Our little girl was diagnosed with PDD at 2.5. Like other parents, we were not given a whole lot of hope. They told us there was no “cure”—it was a “developmental disorder— and that she would never be like other children. Our best option would be to get her into the best behavioral program we could find. That was it. They did no medical work up whatsoever. These were top Boston Doctors in top Boston hospitals. When I asked about special diets or immune system problems or anything that may have been metabolic or biological, they dismissed every bit of it. Pretty soon we dismissed them. We tried a DAN Dr, but still didn’t get the answers we were seeking. Other parents around the web were raving about Dr Goldberg. After pouring over his website, I knew he was the one for our Kaylie. His science made a lot of sense. “Are you crazy?” was my husband’s first reaction. “He is in California. We are in Massachusetts. He sounds great, but it’s just not possible.” Then I learned that Dr. Goldberg came to the east coast a couple times a year. So when Kaylie was in kindergarten and 6 years old, she met Dr Goldberg for the first time.
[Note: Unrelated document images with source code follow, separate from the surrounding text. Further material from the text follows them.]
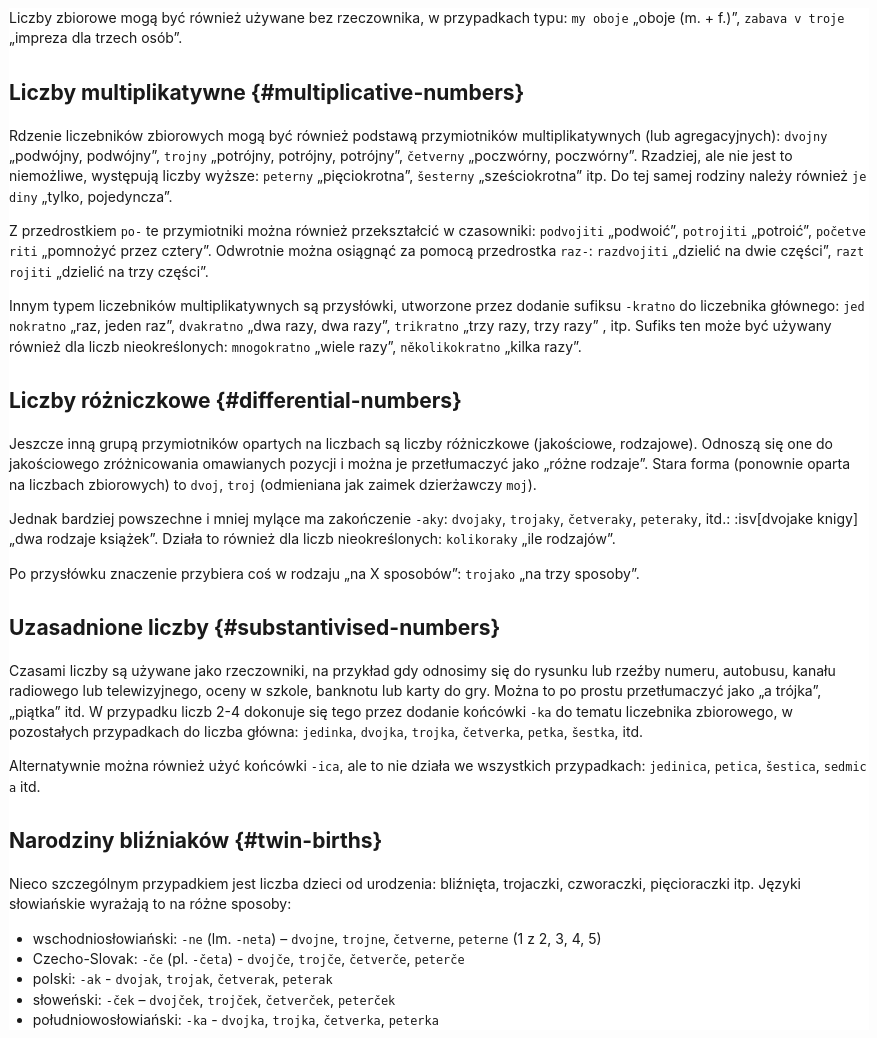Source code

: Liczby zbiorowe mogą być również używane bez rzeczownika, w przypadkach typu: `my oboje` „oboje (m. + f.)”, `zabava v troje` „impreza dla trzech osób”.

## Liczby multiplikatywne \{#multiplicative-numbers}

Rdzenie liczebników zbiorowych mogą być również podstawą przymiotników multiplikatywnych (lub agregacyjnych): `dvojny` „podwójny, podwójny”, `trojny` „potrójny, potrójny, potrójny”, `četverny` „poczwórny, poczwórny”. Rzadziej, ale nie jest to niemożliwe, występują liczby wyższe: `peterny` „pięciokrotna”, `šesterny` „sześciokrotna” itp. Do tej samej rodziny należy również `jediny` „tylko, pojedyncza”.

Z przedrostkiem `po-` te przymiotniki można również przekształcić w czasowniki: `podvojiti` „podwoić”, `potrojiti` „potroić”, `početveriti` „pomnożyć przez cztery”. Odwrotnie można osiągnąć za pomocą przedrostka `raz-`: `razdvojiti` „dzielić na dwie części”, `raztrojiti` „dzielić na trzy części”.

Innym typem liczebników multiplikatywnych są przysłówki, utworzone przez dodanie sufiksu `-kratno` do liczebnika głównego: `jednokratno` „raz, jeden raz”, `dvakratno` „dwa razy, dwa razy”, `trikratno` „trzy razy, trzy razy” , itp. Sufiks ten może być używany również dla liczb nieokreślonych: `mnogokratno` „wiele razy”, `několikokratno` „kilka razy”.

## Liczby różniczkowe \{#differential-numbers}

Jeszcze inną grupą przymiotników opartych na liczbach są liczby różniczkowe (jakościowe, rodzajowe). Odnoszą się one do jakościowego zróżnicowania omawianych pozycji i można je przetłumaczyć jako „różne rodzaje”. Stara forma (ponownie oparta na liczbach zbiorowych) to `dvoj`, `troj` (odmieniana jak zaimek dzierżawczy `moj`).

Jednak bardziej powszechne i mniej mylące ma zakończenie `-aky`: `dvojaky`, `trojaky`, `četveraky`, `peteraky`, itd.: :isv[dvojake knigy] „dwa rodzaje książek”. Działa to również dla liczb nieokreślonych: `kolikoraky` „ile rodzajów”.

Po przysłówku znaczenie przybiera coś w rodzaju „na X sposobów”: `trojako` „na trzy sposoby”.

## Uzasadnione liczby \{#substantivised-numbers}

Czasami liczby są używane jako rzeczowniki, na przykład gdy odnosimy się do rysunku lub rzeźby numeru, autobusu, kanału radiowego lub telewizyjnego, oceny w szkole, banknotu lub karty do gry. Można to po prostu przetłumaczyć jako „a trójka”, „piątka” itd. W przypadku liczb 2-4 dokonuje się tego przez dodanie końcówki `-ka` do tematu liczebnika zbiorowego, w pozostałych przypadkach do liczba główna: `jedinka`, `dvojka`, `trojka`, `četverka`, `petka`, `šestka`, itd.

Alternatywnie można również użyć końcówki `-ica`, ale to nie działa we wszystkich przypadkach: `jedinica`, `petica`, `šestica`, `sedmica` itd.

## Narodziny bliźniaków \{#twin-births}

Nieco szczególnym przypadkiem jest liczba dzieci od urodzenia: bliźnięta, trojaczki, czworaczki, pięcioraczki itp. Języki słowiańskie wyrażają to na różne sposoby:

- wschodniosłowiański: `-ne` (lm. `-neta`) – `dvojne`, `trojne`, `četverne`, `peterne` (1 z 2, 3, 4, 5)
- Czecho-Slovak: `-če` (pl. `-četa`) - `dvojče`, `trojče`, `četverče`, `peterče`
- polski: `-ak` - `dvojak`, `trojak`, `četverak`, `peterak`
- słoweński: `-ček` – `dvojček`, `trojček`, `četverček`, `peterček`
- południowosłowiański: `-ka` - `dvojka`, `trojka`, `četverka`, `peterka`
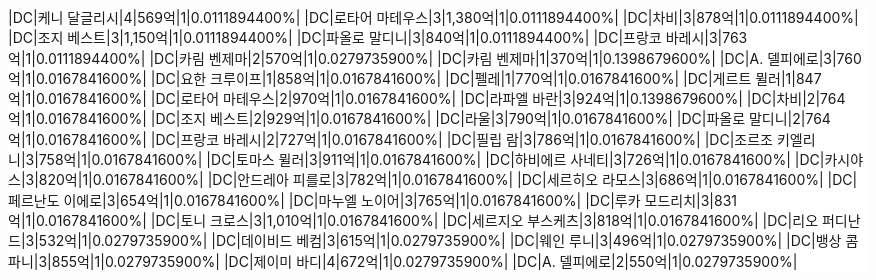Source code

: |DC|케니 달글리시|4|569억|1|0.0111894400%|
|DC|로타어 마테우스|3|1,380억|1|0.0111894400%|
|DC|차비|3|878억|1|0.0111894400%|
|DC|조지 베스트|3|1,150억|1|0.0111894400%|
|DC|파올로 말디니|3|840억|1|0.0111894400%|
|DC|프랑코 바레시|3|763억|1|0.0111894400%|
|DC|카림 벤제마|2|570억|1|0.0279735900%|
|DC|카림 벤제마|1|370억|1|0.1398679600%|
|DC|A. 델피에로|3|760억|1|0.0167841600%|
|DC|요한 크루이프|1|858억|1|0.0167841600%|
|DC|펠레|1|770억|1|0.0167841600%|
|DC|게르트 뮐러|1|847억|1|0.0167841600%|
|DC|로타어 마테우스|2|970억|1|0.0167841600%|
|DC|라파엘 바란|3|924억|1|0.1398679600%|
|DC|차비|2|764억|1|0.0167841600%|
|DC|조지 베스트|2|929억|1|0.0167841600%|
|DC|라울|3|790억|1|0.0167841600%|
|DC|파올로 말디니|2|764억|1|0.0167841600%|
|DC|프랑코 바레시|2|727억|1|0.0167841600%|
|DC|필립 람|3|786억|1|0.0167841600%|
|DC|조르조 키엘리니|3|758억|1|0.0167841600%|
|DC|토마스 뮐러|3|911억|1|0.0167841600%|
|DC|하비에르 사네티|3|726억|1|0.0167841600%|
|DC|카시야스|3|820억|1|0.0167841600%|
|DC|안드레아 피를로|3|782억|1|0.0167841600%|
|DC|세르히오 라모스|3|686억|1|0.0167841600%|
|DC|페르난도 이에로|3|654억|1|0.0167841600%|
|DC|마누엘 노이어|3|765억|1|0.0167841600%|
|DC|루카 모드리치|3|831억|1|0.0167841600%|
|DC|토니 크로스|3|1,010억|1|0.0167841600%|
|DC|세르지오 부스케츠|3|818억|1|0.0167841600%|
|DC|리오 퍼디난드|3|532억|1|0.0279735900%|
|DC|데이비드 베컴|3|615억|1|0.0279735900%|
|DC|웨인 루니|3|496억|1|0.0279735900%|
|DC|뱅상 콤파니|3|855억|1|0.0279735900%|
|DC|제이미 바디|4|672억|1|0.0279735900%|
|DC|A. 델피에로|2|550억|1|0.0279735900%|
Kaylie was progressing nicely with her behavioral/educational component before she started with Dr Goldberg. As she started the medications, we noticed her progress markedly sped up. It was easier for her to focus and remain calm. The lingering problem behaviors all went away and she seemed happier. She went on to regular first grade on her own and did great. By the end of grade one, she no longer qualified for any special education services and was considered a “typical” child. I remember crying a lot that year. It is hard to explain the overwhelming appreciation and joy a parent of a special needs child feels when they see their child accomplish something that once seemed impossible. We of course still saw little things that needed work. And her blood work still showed that there were problems. Over the years, her blood work slowly improved, and Kaylie socially matured.
Today Kay is 14 and is about to graduate from eighth grade. She is an honor student who is super excited about the big 8th grade dinner dance that’s coming up. She spends a good deal of time either listening to her iPod, texting on her cell phone, or talking to friends on the computer. I guess you could say she is a typical teen. She understands what happened to her and that her body was sick. She hates the “A” word; in fact she leaves the room if it comes on T.V. She’s such a good girl. Life has not been easy for her, but she doesn’t complain. Even when she has to endure a painful shot, she doesn’t flinch. When she knows I will be talking to Dr G, she sometimes asks when he is going to get the medicine that lets her eat pizza and “normal” food. I guess that would be her one complaint. She wants to eat the junk she sees her pals eating.
If not for Dr Goldberg, Kaylie would not be where she is today. What if we had listened to the Boston specialists? They didn’t draw blood. They didn’t look at her brain. How much damage would have been done to my daughter’s brain and body by now if we had done what the Boston Doctors recommended? I doubt she would be taking honors algebra right now. It is scary and sad. Those Boston waiting rooms were full of kids just like Kaylie. Not all parents question doctors. How many of those kids could have been with my daughter right now if their parents had been given the right information and the right treatment? We are so appreciative for all Dr Goldberg has done for Kaylie and how hard he has worked for our kids. We only hope that soon there will be a lot more support for NIDS. In a couple of weeks, we will be attending Kaylie’s 8th grade graduation. We are so proud of Kaylie for all she has overcome, and full of tremendous gratitude for Dr Goldberg, for giving Kaylie the means to a healthy, normal life. She is on her way to high school and then off to fulfill wherever her dreams take her. She has done all they said could never be done.